TASK DIRECTIONS:
Search for the word "keyboard" in the entries. Each line that holds it should be copied.

Collected data entries
§

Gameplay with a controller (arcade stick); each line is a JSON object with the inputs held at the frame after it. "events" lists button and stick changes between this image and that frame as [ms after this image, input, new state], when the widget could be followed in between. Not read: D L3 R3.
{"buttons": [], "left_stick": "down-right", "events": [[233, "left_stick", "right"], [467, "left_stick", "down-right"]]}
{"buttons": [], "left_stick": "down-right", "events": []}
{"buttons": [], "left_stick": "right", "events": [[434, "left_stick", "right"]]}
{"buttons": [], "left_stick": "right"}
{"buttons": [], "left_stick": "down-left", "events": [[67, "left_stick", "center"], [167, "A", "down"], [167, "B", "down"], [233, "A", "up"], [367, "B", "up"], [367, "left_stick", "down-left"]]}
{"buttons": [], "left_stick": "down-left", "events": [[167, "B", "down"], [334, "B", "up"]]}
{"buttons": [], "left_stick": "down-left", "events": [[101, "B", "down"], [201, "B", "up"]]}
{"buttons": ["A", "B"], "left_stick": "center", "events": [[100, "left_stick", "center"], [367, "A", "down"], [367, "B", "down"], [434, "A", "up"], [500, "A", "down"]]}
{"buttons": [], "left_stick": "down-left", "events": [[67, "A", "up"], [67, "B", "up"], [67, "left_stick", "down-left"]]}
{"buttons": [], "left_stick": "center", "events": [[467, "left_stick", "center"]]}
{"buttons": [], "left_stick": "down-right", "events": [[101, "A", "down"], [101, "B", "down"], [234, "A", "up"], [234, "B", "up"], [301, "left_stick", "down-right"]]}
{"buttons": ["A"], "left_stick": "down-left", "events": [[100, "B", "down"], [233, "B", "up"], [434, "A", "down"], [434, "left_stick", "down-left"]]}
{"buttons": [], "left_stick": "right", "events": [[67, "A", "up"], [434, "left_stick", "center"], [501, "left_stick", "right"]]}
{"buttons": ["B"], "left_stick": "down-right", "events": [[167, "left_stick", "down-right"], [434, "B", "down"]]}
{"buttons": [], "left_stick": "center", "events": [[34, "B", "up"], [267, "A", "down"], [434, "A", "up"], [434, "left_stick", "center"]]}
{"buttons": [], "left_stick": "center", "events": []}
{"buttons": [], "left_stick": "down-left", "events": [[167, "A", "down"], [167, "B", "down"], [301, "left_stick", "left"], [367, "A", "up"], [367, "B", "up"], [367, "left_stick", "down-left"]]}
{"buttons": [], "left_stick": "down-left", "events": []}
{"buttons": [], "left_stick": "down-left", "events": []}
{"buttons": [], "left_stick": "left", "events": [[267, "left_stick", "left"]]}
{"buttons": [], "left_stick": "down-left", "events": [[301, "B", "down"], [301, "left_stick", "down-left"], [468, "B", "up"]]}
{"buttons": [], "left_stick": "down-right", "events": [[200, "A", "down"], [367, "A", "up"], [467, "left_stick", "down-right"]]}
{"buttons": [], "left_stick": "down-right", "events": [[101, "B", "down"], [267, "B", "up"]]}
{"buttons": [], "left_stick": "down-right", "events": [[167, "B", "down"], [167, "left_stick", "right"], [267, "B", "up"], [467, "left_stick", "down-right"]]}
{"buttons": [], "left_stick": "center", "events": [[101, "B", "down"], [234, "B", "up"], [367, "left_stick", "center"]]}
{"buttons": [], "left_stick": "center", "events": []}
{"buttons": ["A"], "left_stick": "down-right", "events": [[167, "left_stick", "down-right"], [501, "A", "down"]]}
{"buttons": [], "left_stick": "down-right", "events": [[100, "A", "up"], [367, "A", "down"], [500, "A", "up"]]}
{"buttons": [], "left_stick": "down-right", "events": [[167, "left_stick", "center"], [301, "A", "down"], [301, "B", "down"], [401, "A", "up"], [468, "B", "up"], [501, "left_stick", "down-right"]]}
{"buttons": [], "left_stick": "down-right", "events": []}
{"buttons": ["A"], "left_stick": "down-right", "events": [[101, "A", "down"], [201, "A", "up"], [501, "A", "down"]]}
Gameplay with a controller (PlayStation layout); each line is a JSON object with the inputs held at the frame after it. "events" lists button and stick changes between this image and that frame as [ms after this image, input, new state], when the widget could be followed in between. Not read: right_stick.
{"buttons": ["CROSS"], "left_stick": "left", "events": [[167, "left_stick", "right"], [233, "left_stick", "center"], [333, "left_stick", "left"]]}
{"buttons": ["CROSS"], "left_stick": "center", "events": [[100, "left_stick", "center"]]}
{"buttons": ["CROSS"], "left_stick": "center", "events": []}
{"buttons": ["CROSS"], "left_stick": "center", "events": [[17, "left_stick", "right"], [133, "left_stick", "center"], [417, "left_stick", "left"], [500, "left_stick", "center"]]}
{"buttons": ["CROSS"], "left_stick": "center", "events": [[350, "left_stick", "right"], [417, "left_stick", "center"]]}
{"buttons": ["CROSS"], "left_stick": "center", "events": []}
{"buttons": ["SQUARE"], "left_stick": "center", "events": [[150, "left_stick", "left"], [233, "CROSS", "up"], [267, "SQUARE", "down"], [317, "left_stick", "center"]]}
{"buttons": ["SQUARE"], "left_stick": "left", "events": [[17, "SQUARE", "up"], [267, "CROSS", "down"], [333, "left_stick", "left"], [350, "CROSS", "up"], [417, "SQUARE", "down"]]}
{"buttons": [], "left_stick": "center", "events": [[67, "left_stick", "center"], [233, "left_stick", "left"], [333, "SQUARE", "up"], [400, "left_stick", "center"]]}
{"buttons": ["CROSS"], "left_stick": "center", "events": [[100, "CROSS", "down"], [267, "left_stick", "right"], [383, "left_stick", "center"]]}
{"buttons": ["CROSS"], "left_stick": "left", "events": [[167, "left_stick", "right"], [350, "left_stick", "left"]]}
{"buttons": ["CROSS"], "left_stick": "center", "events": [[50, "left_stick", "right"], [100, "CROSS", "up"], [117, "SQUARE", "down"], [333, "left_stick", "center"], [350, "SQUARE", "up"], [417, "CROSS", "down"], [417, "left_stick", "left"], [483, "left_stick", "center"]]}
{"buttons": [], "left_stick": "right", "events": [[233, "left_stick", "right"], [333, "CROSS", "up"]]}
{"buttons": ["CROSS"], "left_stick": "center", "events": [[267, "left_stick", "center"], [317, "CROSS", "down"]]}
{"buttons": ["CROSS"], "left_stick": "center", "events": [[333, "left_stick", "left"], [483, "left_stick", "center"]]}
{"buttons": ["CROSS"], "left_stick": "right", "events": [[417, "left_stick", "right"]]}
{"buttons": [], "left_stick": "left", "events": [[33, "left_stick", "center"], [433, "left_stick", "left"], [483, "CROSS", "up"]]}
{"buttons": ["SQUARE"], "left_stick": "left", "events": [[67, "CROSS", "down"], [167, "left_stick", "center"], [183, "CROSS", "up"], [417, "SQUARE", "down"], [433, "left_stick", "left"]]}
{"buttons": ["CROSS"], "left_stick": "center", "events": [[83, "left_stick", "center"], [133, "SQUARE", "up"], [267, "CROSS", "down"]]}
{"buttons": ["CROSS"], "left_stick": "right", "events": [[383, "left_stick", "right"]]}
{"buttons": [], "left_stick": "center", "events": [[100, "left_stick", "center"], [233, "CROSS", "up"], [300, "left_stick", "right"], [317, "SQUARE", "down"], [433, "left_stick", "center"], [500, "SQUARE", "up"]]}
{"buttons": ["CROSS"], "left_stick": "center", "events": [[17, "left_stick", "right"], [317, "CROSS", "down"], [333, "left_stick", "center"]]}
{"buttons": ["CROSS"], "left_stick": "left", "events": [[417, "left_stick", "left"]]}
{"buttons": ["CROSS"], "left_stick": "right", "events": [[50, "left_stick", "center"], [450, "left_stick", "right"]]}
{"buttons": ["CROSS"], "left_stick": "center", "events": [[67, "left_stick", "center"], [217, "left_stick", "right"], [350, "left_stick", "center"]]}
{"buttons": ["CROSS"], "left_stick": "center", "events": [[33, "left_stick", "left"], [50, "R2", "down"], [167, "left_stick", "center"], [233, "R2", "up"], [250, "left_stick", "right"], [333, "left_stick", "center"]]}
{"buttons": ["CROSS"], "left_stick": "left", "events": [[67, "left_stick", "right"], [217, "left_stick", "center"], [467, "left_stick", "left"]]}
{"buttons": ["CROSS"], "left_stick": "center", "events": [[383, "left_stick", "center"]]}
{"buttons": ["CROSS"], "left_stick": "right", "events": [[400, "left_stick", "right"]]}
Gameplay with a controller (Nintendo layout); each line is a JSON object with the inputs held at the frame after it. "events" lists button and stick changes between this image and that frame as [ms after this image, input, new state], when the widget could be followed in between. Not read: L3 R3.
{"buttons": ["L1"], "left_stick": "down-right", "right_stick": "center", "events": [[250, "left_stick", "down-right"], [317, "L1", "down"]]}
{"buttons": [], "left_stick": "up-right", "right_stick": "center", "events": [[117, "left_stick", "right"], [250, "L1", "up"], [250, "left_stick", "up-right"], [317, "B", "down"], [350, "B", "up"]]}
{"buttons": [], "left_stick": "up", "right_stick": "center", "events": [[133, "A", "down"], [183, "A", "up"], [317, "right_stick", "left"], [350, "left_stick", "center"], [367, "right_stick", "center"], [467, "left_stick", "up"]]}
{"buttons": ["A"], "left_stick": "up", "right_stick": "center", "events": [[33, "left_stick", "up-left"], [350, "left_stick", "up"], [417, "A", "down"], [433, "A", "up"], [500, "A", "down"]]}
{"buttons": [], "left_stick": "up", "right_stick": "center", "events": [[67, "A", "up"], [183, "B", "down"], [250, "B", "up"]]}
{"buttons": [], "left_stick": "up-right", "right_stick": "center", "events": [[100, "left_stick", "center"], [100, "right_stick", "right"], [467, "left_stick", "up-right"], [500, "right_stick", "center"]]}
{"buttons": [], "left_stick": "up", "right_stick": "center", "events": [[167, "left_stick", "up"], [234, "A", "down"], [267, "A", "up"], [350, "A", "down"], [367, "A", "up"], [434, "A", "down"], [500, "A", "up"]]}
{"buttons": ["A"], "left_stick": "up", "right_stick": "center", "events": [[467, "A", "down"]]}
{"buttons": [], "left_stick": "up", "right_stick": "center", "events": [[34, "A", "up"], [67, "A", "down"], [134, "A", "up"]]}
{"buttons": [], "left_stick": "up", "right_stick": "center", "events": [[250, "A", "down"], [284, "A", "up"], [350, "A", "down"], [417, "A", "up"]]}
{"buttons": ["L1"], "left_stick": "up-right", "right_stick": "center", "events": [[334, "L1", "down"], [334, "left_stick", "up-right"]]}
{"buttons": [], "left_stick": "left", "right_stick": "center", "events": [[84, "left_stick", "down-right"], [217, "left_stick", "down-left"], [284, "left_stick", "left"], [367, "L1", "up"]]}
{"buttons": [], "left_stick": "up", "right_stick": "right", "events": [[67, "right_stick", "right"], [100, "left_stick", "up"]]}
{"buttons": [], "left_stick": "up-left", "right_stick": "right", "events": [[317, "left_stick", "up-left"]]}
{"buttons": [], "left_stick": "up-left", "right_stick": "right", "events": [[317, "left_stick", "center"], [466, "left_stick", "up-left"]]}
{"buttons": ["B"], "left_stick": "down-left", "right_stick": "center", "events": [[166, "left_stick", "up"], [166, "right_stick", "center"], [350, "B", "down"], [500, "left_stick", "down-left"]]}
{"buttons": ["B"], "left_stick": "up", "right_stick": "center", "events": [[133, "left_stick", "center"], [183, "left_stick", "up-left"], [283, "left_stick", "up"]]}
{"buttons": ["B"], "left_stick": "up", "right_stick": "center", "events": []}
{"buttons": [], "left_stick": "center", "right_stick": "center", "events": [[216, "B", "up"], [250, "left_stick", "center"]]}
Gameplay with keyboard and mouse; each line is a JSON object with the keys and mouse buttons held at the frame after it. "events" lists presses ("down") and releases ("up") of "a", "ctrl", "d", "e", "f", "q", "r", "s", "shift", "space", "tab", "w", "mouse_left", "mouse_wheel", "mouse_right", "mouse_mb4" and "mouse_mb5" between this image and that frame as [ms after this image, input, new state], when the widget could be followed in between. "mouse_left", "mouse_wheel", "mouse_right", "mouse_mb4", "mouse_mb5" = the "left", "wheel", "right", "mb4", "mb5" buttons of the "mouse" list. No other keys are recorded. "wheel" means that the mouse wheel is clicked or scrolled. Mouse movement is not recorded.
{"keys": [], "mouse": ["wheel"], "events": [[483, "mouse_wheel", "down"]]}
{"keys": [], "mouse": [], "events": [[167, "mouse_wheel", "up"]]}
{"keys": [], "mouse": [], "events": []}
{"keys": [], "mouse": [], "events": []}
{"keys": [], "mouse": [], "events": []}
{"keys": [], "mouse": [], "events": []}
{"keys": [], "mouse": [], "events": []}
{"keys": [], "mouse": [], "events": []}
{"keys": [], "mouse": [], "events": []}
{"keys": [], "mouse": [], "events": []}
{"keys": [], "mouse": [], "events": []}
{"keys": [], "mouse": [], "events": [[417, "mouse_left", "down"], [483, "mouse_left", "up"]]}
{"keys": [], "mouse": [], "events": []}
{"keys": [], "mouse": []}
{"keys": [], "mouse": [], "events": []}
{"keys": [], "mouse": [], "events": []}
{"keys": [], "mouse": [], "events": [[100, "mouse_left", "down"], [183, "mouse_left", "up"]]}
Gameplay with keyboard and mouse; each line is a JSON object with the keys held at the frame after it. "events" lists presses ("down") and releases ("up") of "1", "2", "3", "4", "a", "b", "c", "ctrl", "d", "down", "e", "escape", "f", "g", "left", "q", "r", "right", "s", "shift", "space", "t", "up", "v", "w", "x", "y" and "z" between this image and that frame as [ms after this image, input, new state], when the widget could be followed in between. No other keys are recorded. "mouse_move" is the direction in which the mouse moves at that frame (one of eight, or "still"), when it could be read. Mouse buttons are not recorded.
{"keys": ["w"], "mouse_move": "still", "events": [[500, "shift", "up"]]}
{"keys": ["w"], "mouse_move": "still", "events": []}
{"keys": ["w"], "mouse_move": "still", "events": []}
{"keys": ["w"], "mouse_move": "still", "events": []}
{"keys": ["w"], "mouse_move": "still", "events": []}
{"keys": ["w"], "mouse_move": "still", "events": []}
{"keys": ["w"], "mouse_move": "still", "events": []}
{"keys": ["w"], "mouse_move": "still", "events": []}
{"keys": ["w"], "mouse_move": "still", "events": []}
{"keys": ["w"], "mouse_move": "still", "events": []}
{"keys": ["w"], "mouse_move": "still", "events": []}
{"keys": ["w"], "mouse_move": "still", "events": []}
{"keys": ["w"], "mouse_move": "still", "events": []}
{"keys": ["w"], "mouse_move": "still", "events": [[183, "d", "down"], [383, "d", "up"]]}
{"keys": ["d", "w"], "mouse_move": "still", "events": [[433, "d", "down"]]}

§

SOLVED EXERCISE:
Gameplay with keyboard and mouse; each line is a JSON object with the keys and mouse buttons held at the frame after it. "events" lists presses ("down") and releases ("up") of "a", "ctrl", "d", "e", "f", "q", "r", "s", "shift", "space", "tab", "w", "mouse_left", "mouse_wheel", "mouse_right", "mouse_mb4" and "mouse_mb5" between this image and that frame as [ms after this image, input, new state], when the widget could be followed in between. "mouse_left", "mouse_wheel", "mouse_right", "mouse_mb4", "mouse_mb5" = the "left", "wheel", "right", "mb4", "mb5" buttons of the "mouse" list. No other keys are recorded. "wheel" means that the mouse wheel is clicked or scrolled. Mouse movement is not recorded.
Gameplay with keyboard and mouse; each line is a JSON object with the keys held at the frame after it. "events" lists presses ("down") and releases ("up") of "1", "2", "3", "4", "a", "b", "c", "ctrl", "d", "down", "e", "escape", "f", "g", "left", "q", "r", "right", "s", "shift", "space", "t", "up", "v", "w", "x", "y" and "z" between this image and that frame as [ms after this image, input, new state], when the widget could be followed in between. No other keys are recorded. "mouse_move" is the direction in which the mouse moves at that frame (one of eight, or "still"), when it could be read. Mouse buttons are not recorded.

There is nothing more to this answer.